Why do they care so much about who runs these poor countries? As any good chess
player knows, pawns matter. The loss of a couple of pawns at the beginning of
the came can often make a difference between a win or a loss. They are looking
at these countries mostly in straight power terms. Governments that are in
agreement with maximizing U.S. power in the world, they like. Those who have
other goals - not necessarily antagonistic to the United States -- they don't like.
Not surprisingly, the Obama administration's closest allies in the hemisphere
are right-wing governments such as Colombia or Panama, even though President
Obama himself is not a right-wing politician. This highlights the continuity of
the politics of control. The victory of the Right in Chile last week, the first
time that it has won an election in half a century, was a significant victory
for the U.S. government. If Lula de Silva's Workers' Party were to lose the
presidential election in Brazil this fall, that would really be a huge win for
the State Department. While U.S. officials under both Bush and Obama have
maintained a friendly posture toward Brazil, it is obvious that they deeply
resent the changes in Brazilian foreign policy that have allied it with other
social democratic governments in the hemisphere, and its independent foreign
policy stances with regard to the Middle East, Iran, and elsewhere.

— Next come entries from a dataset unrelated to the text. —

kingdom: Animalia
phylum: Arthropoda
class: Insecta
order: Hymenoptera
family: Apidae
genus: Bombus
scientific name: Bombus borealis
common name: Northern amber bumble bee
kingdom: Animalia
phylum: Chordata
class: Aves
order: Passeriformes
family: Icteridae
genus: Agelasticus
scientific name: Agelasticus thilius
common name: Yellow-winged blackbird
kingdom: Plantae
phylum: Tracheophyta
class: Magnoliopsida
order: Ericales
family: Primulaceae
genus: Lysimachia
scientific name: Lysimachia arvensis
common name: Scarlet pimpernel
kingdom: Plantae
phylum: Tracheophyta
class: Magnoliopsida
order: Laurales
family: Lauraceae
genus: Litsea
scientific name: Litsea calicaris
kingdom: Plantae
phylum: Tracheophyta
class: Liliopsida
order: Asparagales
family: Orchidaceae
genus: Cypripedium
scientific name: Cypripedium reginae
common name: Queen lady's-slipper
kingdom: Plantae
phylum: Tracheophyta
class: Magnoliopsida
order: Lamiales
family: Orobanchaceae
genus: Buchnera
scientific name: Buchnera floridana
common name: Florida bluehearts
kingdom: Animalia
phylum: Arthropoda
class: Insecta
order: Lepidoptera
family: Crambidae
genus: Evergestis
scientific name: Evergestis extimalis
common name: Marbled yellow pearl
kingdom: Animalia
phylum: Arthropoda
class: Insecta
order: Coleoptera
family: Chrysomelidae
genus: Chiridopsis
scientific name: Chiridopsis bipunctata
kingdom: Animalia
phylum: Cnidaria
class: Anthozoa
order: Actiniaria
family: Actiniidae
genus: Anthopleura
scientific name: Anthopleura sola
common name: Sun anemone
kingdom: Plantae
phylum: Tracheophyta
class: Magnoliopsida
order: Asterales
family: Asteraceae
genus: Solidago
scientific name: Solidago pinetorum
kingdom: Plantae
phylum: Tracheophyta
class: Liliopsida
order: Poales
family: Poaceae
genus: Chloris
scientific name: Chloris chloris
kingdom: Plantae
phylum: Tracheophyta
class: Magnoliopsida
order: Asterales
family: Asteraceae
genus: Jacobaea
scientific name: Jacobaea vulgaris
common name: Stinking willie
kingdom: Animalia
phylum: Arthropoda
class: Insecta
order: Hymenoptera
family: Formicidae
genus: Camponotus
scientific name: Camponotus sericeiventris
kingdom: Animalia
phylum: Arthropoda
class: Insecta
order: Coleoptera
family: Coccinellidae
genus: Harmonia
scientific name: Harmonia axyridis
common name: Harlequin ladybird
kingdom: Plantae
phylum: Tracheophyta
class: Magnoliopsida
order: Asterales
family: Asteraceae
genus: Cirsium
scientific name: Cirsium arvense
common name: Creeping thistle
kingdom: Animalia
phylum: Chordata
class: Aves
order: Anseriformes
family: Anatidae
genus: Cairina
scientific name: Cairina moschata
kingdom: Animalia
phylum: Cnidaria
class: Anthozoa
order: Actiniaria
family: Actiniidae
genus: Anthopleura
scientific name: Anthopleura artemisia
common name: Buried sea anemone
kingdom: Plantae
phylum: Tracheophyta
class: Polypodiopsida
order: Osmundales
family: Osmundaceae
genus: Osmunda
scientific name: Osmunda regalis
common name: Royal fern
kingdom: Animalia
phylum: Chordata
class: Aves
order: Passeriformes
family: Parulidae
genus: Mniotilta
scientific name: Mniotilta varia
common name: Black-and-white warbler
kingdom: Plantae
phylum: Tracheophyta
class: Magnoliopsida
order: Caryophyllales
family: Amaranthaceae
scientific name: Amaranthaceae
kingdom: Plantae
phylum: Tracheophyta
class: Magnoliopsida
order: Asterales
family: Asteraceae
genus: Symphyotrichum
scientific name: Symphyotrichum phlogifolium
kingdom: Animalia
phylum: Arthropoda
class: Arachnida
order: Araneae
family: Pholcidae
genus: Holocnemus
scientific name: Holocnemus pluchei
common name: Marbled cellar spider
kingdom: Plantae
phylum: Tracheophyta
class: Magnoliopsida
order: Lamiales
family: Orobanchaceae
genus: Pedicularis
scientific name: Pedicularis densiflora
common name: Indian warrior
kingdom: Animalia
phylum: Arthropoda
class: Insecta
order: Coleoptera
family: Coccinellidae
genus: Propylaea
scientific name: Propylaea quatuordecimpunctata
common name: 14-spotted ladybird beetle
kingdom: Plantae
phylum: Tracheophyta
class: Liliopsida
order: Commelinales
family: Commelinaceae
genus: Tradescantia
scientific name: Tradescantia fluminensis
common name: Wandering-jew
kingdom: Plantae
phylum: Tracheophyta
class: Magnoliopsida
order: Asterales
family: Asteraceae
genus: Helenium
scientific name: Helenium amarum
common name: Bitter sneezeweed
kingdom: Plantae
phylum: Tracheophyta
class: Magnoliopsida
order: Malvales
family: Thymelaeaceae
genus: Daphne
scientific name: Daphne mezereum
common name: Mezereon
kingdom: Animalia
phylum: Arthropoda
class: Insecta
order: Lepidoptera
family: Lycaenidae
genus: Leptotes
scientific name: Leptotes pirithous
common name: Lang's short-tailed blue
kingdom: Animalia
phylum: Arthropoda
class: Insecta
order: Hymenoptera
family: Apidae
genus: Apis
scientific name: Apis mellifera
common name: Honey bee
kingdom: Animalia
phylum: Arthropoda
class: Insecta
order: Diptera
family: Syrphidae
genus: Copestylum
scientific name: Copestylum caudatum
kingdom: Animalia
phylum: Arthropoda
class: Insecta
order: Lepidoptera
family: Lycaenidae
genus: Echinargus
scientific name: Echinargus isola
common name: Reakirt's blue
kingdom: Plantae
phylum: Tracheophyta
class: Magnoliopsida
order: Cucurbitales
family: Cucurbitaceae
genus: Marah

The United States actually intervened in Brazilian politics as recently as 2005,
organizing a conference to promote a legal change that would make it more
difficult for legislators to switch parties. This would have strengthened the
opposition to Lula's Workers' Party (PT) government, since the PT has party
discipline but many opposition politicians do not. This intervention by the US
government was only discovered last year through a Freedom of Information Act
request filed in Washington. There are many other interventions taking place
throughout the hemisphere that we do not know about. The United States has been
heavily involved in Chilean politics since the 1960s, long before they even
organized the overthrow of Chilean democracy in 1973.
In October of 1970, President Richard Nixon was cursing in the Oval Office about
the Social Democratic President of Chile, Salvador Allende. "That son of a
bitch!" said Richard Nixon on October 15, 1970. "That son of a bitch Allende -
we're going to smash him." A few weeks later he explained why:
"The main concern in Chile is that [Allende] can consolidate himself, and the
picture projected to the world will be his success...if we let the potential
leaders in South America think they can move like Chile and have it both ways,
we will be in trouble..."
That is another reason that pawns matter, and Nixon's nightmare did in fact come
true a quarter-century later, as one country after another elected independent
left governments that Washington did not want. The United States ended up
"losing" most of the region. But they are trying to get it back, one country at
a time.
The smaller, poorer countries that are closer to the United States are the most
at risk. Honduras and Haiti will have democratic elections some day, but only
when Washington's influence over their politics is further reduced.